- [EXERCISE AIM]:
Go to the line holding "and ticket volume" in the entries below and write out exactly every line down to and including the line holding "signing Aaron Donald to a massive contract".

Dataset items
========

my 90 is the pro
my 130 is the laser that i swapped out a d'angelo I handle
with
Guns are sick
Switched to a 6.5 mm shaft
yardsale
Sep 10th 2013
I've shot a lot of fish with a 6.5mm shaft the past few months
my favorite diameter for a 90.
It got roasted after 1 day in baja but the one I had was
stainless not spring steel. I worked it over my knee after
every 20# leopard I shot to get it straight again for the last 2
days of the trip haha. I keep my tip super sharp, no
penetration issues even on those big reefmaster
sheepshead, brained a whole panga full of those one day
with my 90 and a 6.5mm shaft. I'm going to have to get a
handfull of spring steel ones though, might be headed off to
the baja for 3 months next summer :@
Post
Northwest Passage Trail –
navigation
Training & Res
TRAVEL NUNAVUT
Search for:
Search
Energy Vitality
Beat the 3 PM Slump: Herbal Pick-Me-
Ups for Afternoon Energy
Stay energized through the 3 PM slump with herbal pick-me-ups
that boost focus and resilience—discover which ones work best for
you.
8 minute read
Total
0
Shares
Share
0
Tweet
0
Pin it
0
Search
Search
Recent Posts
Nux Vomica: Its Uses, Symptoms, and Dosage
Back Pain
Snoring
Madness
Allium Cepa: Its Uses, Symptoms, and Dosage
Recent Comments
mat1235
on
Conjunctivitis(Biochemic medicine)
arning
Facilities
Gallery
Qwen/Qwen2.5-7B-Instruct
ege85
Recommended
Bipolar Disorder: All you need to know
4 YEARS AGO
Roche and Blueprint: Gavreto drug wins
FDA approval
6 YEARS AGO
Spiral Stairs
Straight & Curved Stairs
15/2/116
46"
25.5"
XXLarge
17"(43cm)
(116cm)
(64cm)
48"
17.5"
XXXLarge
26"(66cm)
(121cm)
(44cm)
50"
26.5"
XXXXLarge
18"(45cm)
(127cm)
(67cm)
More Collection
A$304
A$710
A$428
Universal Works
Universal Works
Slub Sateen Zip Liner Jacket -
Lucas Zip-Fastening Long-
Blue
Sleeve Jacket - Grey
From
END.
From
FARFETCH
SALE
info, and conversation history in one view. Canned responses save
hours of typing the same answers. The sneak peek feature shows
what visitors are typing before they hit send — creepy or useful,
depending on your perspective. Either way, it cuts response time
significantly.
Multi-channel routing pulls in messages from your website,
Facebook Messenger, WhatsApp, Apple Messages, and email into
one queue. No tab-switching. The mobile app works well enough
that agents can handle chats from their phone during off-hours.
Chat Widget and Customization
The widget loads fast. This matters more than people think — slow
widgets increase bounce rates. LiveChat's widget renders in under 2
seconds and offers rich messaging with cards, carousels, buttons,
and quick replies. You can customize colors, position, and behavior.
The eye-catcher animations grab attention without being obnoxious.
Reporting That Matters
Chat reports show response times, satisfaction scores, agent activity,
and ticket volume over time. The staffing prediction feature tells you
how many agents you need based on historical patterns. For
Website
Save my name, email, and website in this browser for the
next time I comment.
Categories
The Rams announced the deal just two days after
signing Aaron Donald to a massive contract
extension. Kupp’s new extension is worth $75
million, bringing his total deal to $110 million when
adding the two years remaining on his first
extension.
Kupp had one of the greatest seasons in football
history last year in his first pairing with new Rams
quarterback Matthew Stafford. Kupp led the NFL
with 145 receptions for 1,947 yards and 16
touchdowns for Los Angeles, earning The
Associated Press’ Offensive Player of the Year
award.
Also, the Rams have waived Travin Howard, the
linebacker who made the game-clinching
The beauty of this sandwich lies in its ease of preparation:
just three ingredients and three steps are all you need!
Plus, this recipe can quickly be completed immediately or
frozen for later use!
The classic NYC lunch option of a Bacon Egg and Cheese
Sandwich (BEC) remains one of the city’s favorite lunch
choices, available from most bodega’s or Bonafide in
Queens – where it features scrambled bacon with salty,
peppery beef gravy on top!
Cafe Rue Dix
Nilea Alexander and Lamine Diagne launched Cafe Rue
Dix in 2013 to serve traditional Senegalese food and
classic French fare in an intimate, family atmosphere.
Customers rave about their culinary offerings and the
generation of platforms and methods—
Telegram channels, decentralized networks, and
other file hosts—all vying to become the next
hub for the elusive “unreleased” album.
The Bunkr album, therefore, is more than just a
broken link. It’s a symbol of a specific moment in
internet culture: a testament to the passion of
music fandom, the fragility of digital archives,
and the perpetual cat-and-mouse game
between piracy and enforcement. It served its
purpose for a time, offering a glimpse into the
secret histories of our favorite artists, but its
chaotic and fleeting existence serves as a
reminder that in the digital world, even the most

========

- [EXPECTED ANSWER]:
and ticket volume over time. The staffing prediction feature tells you
how many agents you need based on historical patterns. For
Website
Save my name, email, and website in this browser for the
next time I comment.
Categories
The Rams announced the deal just two days after
signing Aaron Donald to a massive contract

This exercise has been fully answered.